A decision to let FPIs trade on the country’s commodity exchanges after taking into account SEBI’s stand and also the government’s decision following assessment of the planned price reforms in the agri-commodities space.
India had banned trading in commodity futures by the Sixties, and it was only in the Nineties that the country allowed trading in commodity futures for select items. Eventually, commodity exchanges such as the NCDEX and the MCX were opened in 2003 and commodity derivatives trading was underway.
Trading in commodity futures refers to buying futures for commodities such as pulses, gold, other precious metals or oil, for example. A futures contract is one where a trader agrees to purchase or sell a certain asset at a particular time in the future for a specific price.
Trading in commodity futures means a trader is allowed to buy a futures contract for a certain commodity for a pre-set price and then sell it ahead of the expiry date. If the commodity price is greater (before date of expiry), the trader gets a profit and if not, incurs a loss. There are several commodity sectors such as agriculture, metals and minerals, precious metals and materials, services and energy. Some commodities are categorised as sensitive if they come under interventions from the government or price fluctuations in the past five years of trading, according to SEBI. The interventions could also be external dynamics such as barriers pertaining to trade or curbs on imports and exports.
Market regulator SEBI allowed eligible foreign entities (EFE) with real exposure to the commodity markets in India to partake in the commodity derivatives market in 2018, under certain conditions. One of them is that the EFEs would need to have a minimum net worth of $500,000.
FPIs and foreign venture capital investors could participate in the commodity futures trading if they are also registered as EFEs with actual exposure to the physical commodity markets and also if they have a clear demarcation of funds, securities or commodities under different registrations, as per SEBI.
In the recent past, SEBI has permitted mutual funds, alternative investment funds and portfolio managers to play a role in the commodities derivatives markets. In 2017, SEBI had allowed category III hedge funds/AIFs to enter the commodities derivatives market. In 2019, the regulator allowed mutual funds in the commodity derivatives market trading.

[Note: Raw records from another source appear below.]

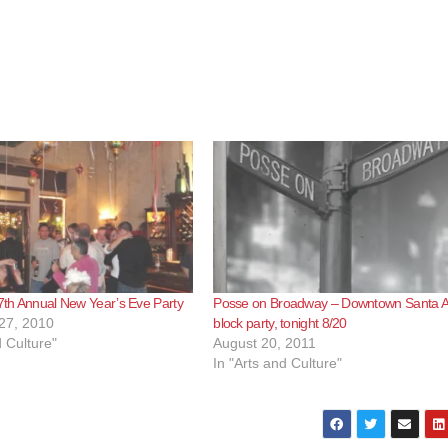
 7th Annual New Year’s Eve Party
Posse on Broadway – Downtown Santa 
27, 2010
block party, tonight 8/20
d Culture"
August 20, 2011
In "Arts and Culture"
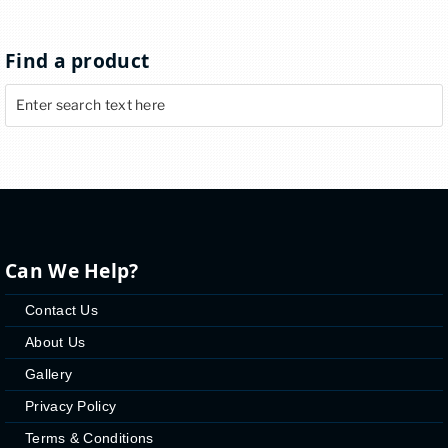
Find a product
Can We Help?
Contact Us
About Us
Gallery
Privacy Policy
Terms & Conditions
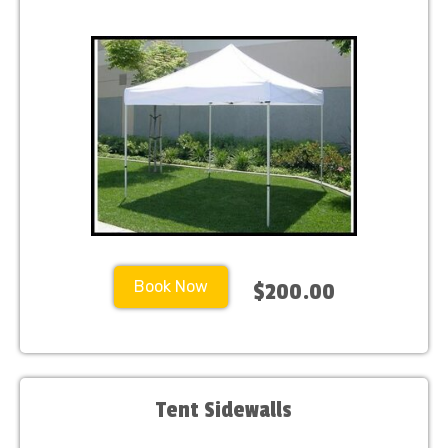
Book Now
$200.00
Tent Sidewalls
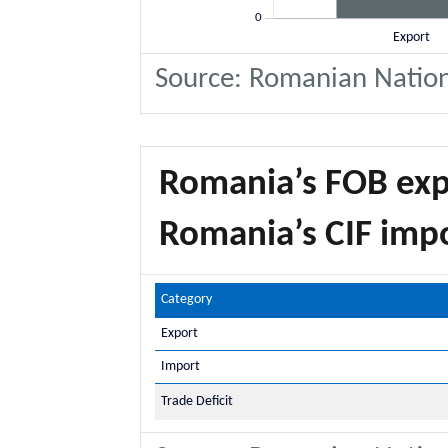
Source: Romanian National
Romania’s FOB exp
Romania’s CIF imp
Category
Export
Import
Trade Deficit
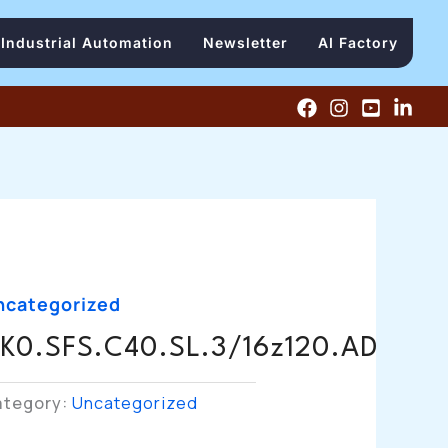
Industrial Automation
Newsletter
AI Factory
ncategorized
K0.SFS.C40.SL.3/16z120.AD
ategory:
Uncategorized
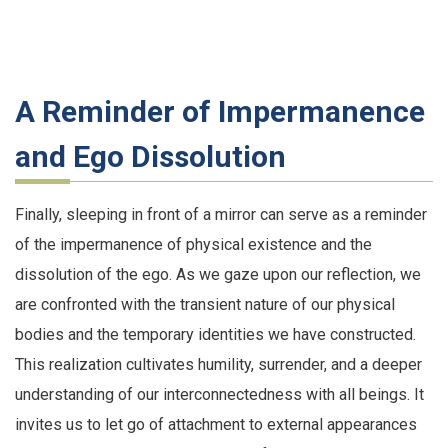
A Reminder of Impermanence
and Ego Dissolution
Finally, sleeping in front of a mirror can serve as a reminder
of the impermanence of physical existence and the
dissolution of the ego. As we gaze upon our reflection, we
are confronted with the transient nature of our physical
bodies and the temporary identities we have constructed.
This realization cultivates humility, surrender, and a deeper
understanding of our interconnectedness with all beings. It
invites us to let go of attachment to external appearances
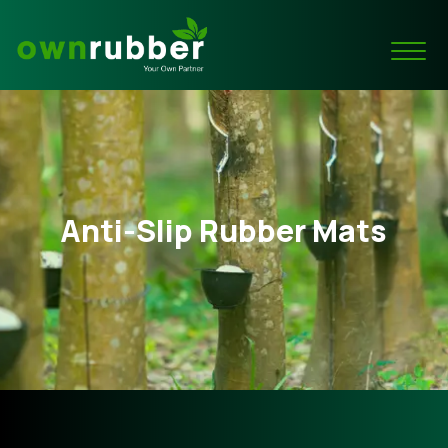
Anti-Slip Rubber Mats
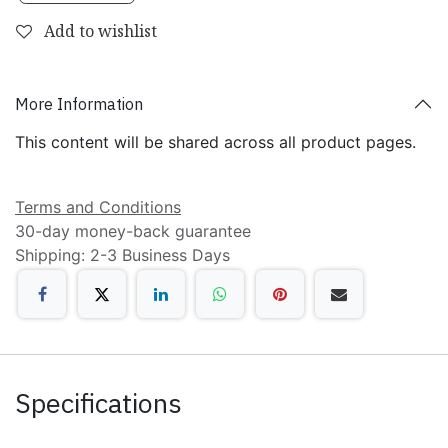
Add to wishlist
More Information
This content will be shared across all product pages.
Terms and Conditions
30-day money-back guarantee
Shipping: 2-3 Business Days
Specifications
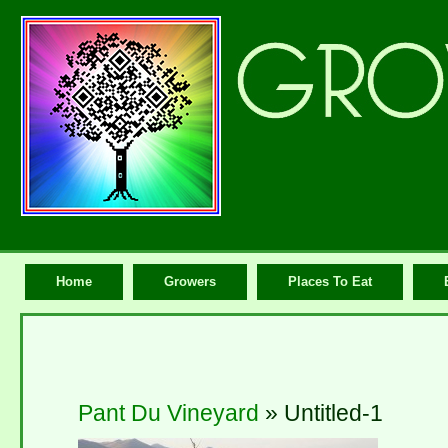
Home
Growers
Places To Eat
Pant Du Vineyard
» Untitled-1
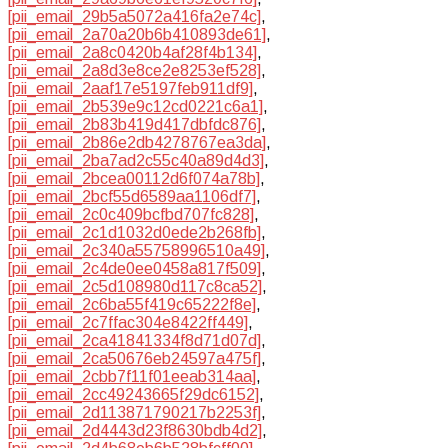
[pii_email_29b5a5072a416fa2e74c]
,
[pii_email_2a70a20b6b410893de61]
,
[pii_email_2a8c0420b4af28f4b134]
,
[pii_email_2a8d3e8ce2e8253ef528]
,
[pii_email_2aaf17e5197feb911df9]
,
[pii_email_2b539e9c12cd0221c6a1]
,
[pii_email_2b83b419d417dbfdc876]
,
[pii_email_2b86e2db4278767ea3da]
,
[pii_email_2ba7ad2c55c40a89d4d3]
,
[pii_email_2bcea00112d6f074a78b]
,
[pii_email_2bcf55d6589aa1106df7]
,
[pii_email_2c0c409bcfbd707fc828]
,
[pii_email_2c1d1032d0ede2b268fb]
,
[pii_email_2c340a55758996510a49]
,
[pii_email_2c4de0ee0458a817f509]
,
[pii_email_2c5d108980d117c8ca52]
,
[pii_email_2c6ba55f419c65222f8e]
,
[pii_email_2c7ffac304e8422ff449]
,
[pii_email_2ca41841334f8d71d07d]
,
[pii_email_2ca50676eb24597a475f]
,
[pii_email_2cbb7f11f01eeab314aa]
,
[pii_email_2cc49243665f29dc6152]
,
[pii_email_2d113871790217b2253f]
,
[pii_email_2d4443d23f8630bdb4d2]
,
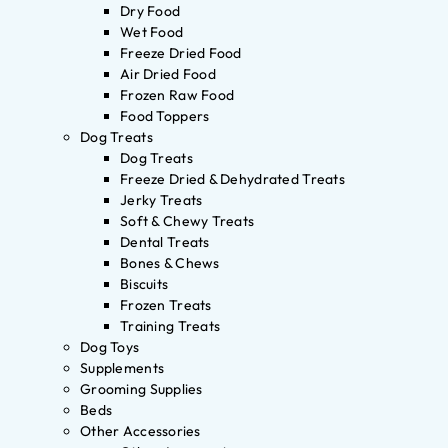
Dry Food
Wet Food
Freeze Dried Food
Air Dried Food
Frozen Raw Food
Food Toppers
Dog Treats
Dog Treats
Freeze Dried & Dehydrated Treats
Jerky Treats
Soft & Chewy Treats
Dental Treats
Bones & Chews
Biscuits
Frozen Treats
Training Treats
Dog Toys
Supplements
Grooming Supplies
Beds
Other Accessories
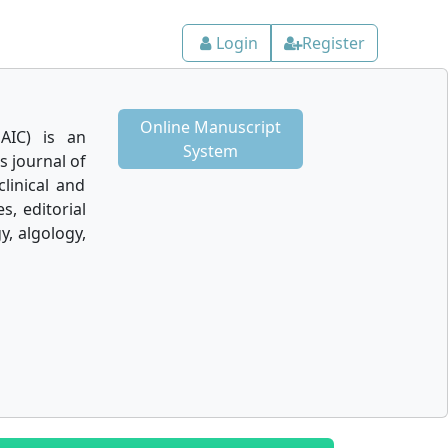
Login
Register
Online Manuscript
AIC) is an
System
 journal of
linical and
s, editorial
y, algology,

India may take a leaf out of China’s attempt to open its commodity futures to foreign investors. In November 2020, the country brought in new rules wherein overseas investors could apply for permits to access the commodity derivatives market in China. By then, China already had some commodity futures open to participation from overseas investors, including iron ore and crude oil futures. In November 2020, it also opened up bonded copper futures contracts for foreign investors. In December of last year, it also announced that RBD palm olein would be allowed under commodity futures trading for foreign investors.
The idea behind the opening up of commodity derivatives trading to FPIs in India is not just to deepen the market but also to ensure greater transparency and efficiency. It is also expected to help India evolve into a price setter for commodities in the global markets rather than be a price taker.
A SEBI-appointed panel has given its nod to allow FPIs to participate in commodity futures trading in the non-sensitive category for now. However, a final decision would be taken by the market regulator and the government after an assessment of price reforms in some commodity categories.
What are sensitive and non-sensitive commodities?
SEBI categorises sensitive commodities as those prone to fluctuations in prices and interventions from the government or other external dynamics such as trade barriers. Non-sensitive commodities don’t come under similar price fluctuations.
What is commodity futures trading?
Commodity futures trading involves agreeing to buy or sell a specific commodity at a future date, wherein the quantity and price of the said commodity is fixed at the time of the contract.
What has SEBI’s advisory panel decided on letting FPIs participate in commodity futures trading?
A SEBI-appointed panel has decided to allow FPIs to trade in non-sensitive commodity futures listed in local exchanges but a final decision will be taken by the regulator and the government.